Hicret yolculuğu esnâsında başını getirene yüz devenin vaadedildiği ve Allah’ın himâyesi dışında henüz hayatından bile emin olmadığı bir ortamda Ranuna vadisinde Sâlim b. Avfoğulları mahallesinde Rasûlullah (s.a.v.) Cumua namazı kıldırmıştır. O esnâda ortada hangi İslâm devletinin ve otoritesinin varlığından söz edilebilir? Kezâ hicretten önce henüz bir dâru’l-harb olan Medine'de Müslümanlar Rasûlullah (s.a.v.)'in emir ve musaadeleriyle Cumua namazı kılıyordu. Hiçbir kimse Medine'de o dönemde İslâmî bir otoriteden, hatta ıstılahî mânâda bir cemaatin varlığından bile söz edemez. Zira hicretten önce Medine'de dinî-siyasî anlamda kimsenin liderliği söz konusu değildi. Akabe bey'atından sonra nakib/temsilci seçilen insanların liderliği tamamen kabile bağlarına ve etnik yapıya dayalı bir liderlikti. Bu sebeble o gün Medine'de bir değil, birden fazla lider bulunuyor ve her biri sadece kendi kabilelerinin temsilcisi sayılıyordu.
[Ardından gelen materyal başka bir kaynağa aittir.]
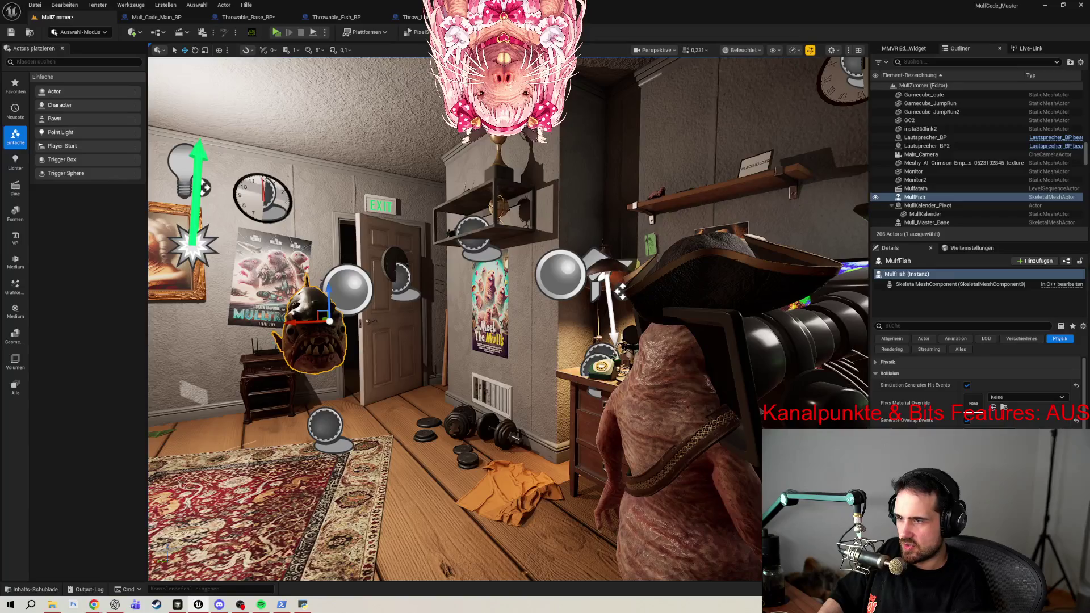
pyautogui.moveTo(454, 318)
pyautogui.mouseDown()
pyautogui.moveTo(579, 318)
pyautogui.moveTo(477, 319)
pyautogui.moveTo(539, 318)
pyautogui.moveTo(561, 272)
pyautogui.mouseUp()
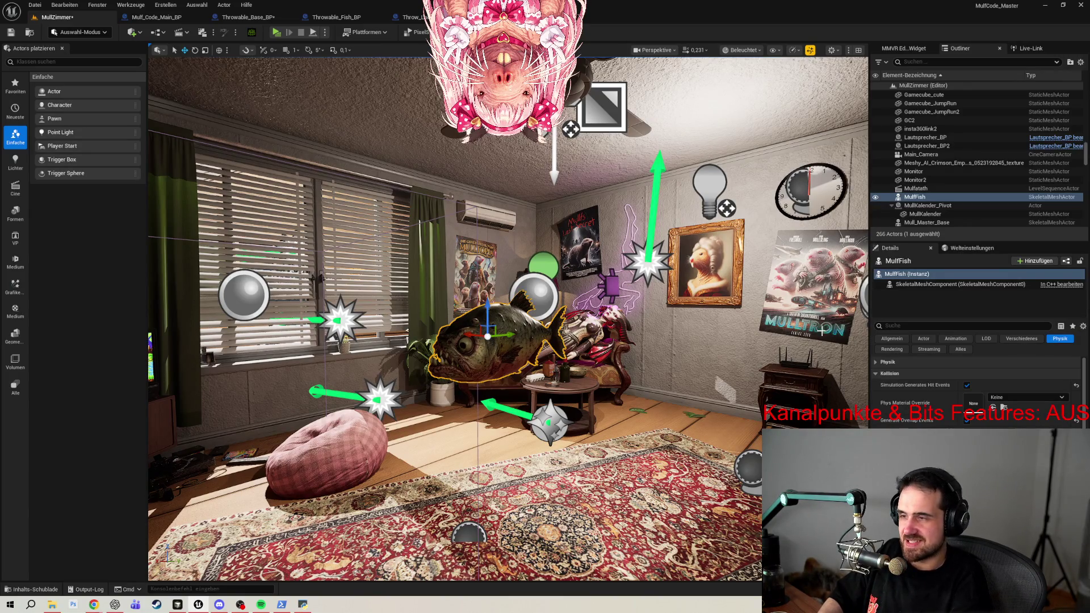
pyautogui.press('d')
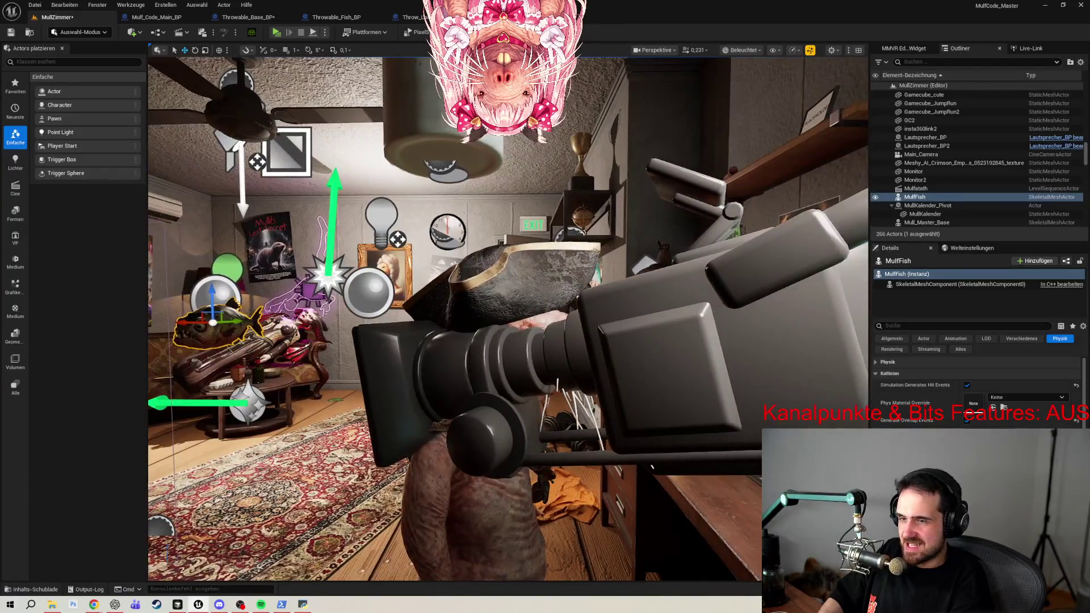
pyautogui.click(731, 338)
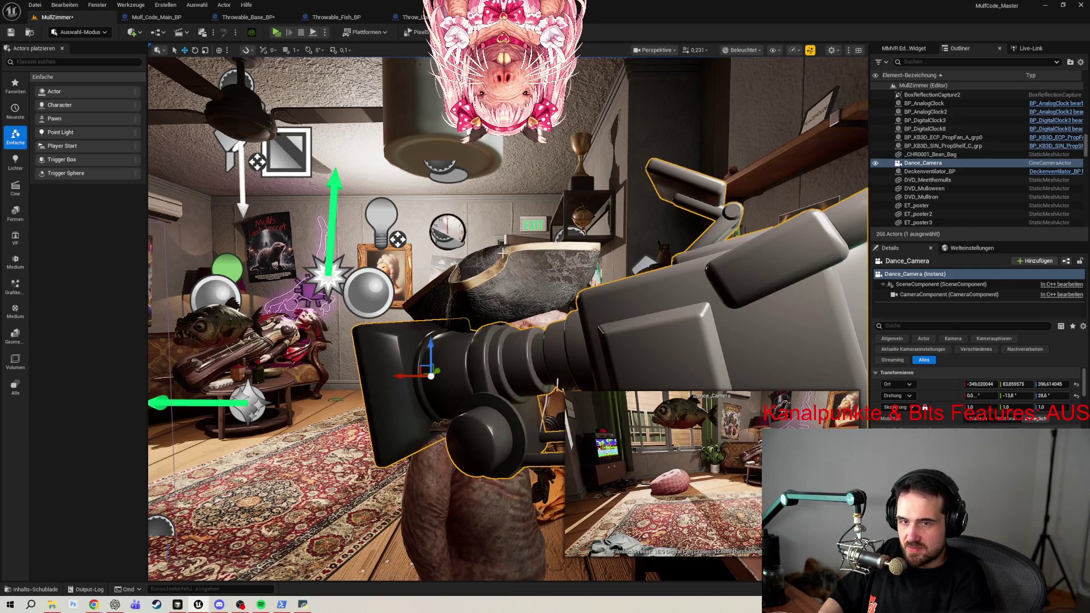
pyautogui.moveTo(443, 238); pyautogui.dragTo(381, 237)
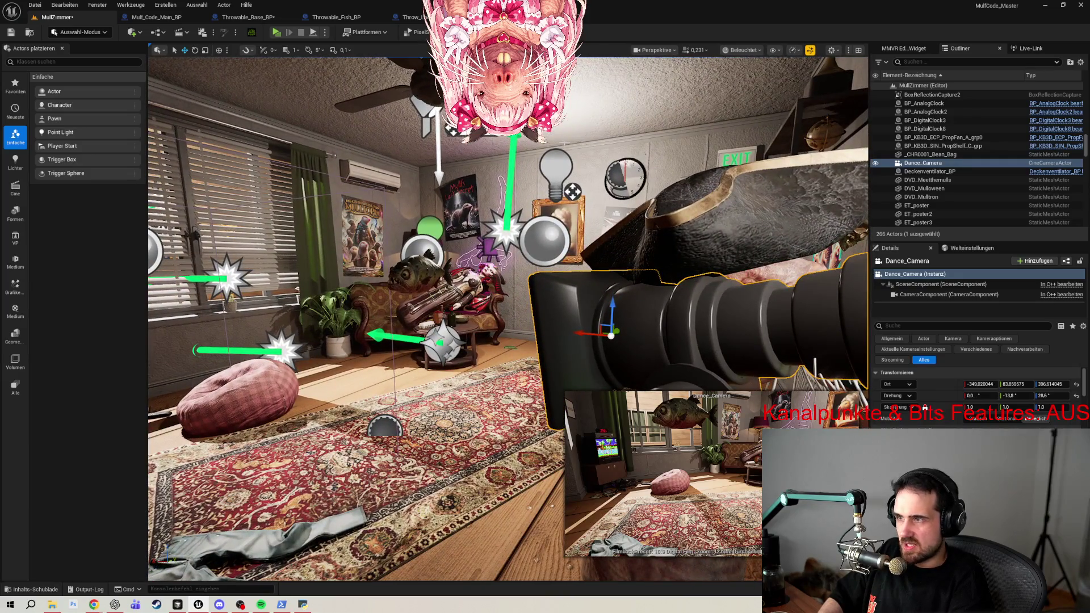
pyautogui.click(527, 94)
pyautogui.moveTo(380, 238); pyautogui.dragTo(352, 203)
Musab b. Umeyr ise, onların lideri değil, sadece namazlarda imam olan ve Kur'an öğreten bir muallim konumundaydı. Sonra Medinedeki bu insanlar dinî-siyasî mânâda bir cemaat oldukları için kılmış olsalardı Mekkede Rasûlullah (s.a.v.)’in kılması daha evlâ olurdu. Zira Cemaatin asıl lideri kendisiydi. Hâlbuki kılmamıştır. Neden? Çünkü kılma imkânı yoktu da ondan.
O halde Medinede insanların Cumua kılmaları cemaat oldukları için değil, ortamları musait olduğu içindir. Şâyet iddia edildiği gibi, gayr-i İslâmî sistemlerin otoritesi altında Cumua kılmak o sistemleri meşrû hale getirmek veya onunla entegre olmak veyahut da Tâğût'u velî edinmek anlamına gelseydi, Rasûlullah (s.a.v.)'in İslâm devletinin kurulduğu güne kadar Cumua kılınmasına müsaade etmemesi gerekirdi. Şâyet Rasûlullah bu ictihadında hata etmiş olsaydı, Allah Teâlâ'nın Rasûlunü uyarması, onun da müslümanları bundan vazgeçirmesi icab ederdi. Hâlbuki böyle bir şey olmamıştır.
O halde yeryüzünün her tarafında kâfirlerin hâkim olduğu bir ortamda Allah'ın Rasûlu Cumua kılarak ve kılınmasını emrederek tavır koyarken Cumua namazını terkederek tavır koymak bu insanların aklına nereden geliyor?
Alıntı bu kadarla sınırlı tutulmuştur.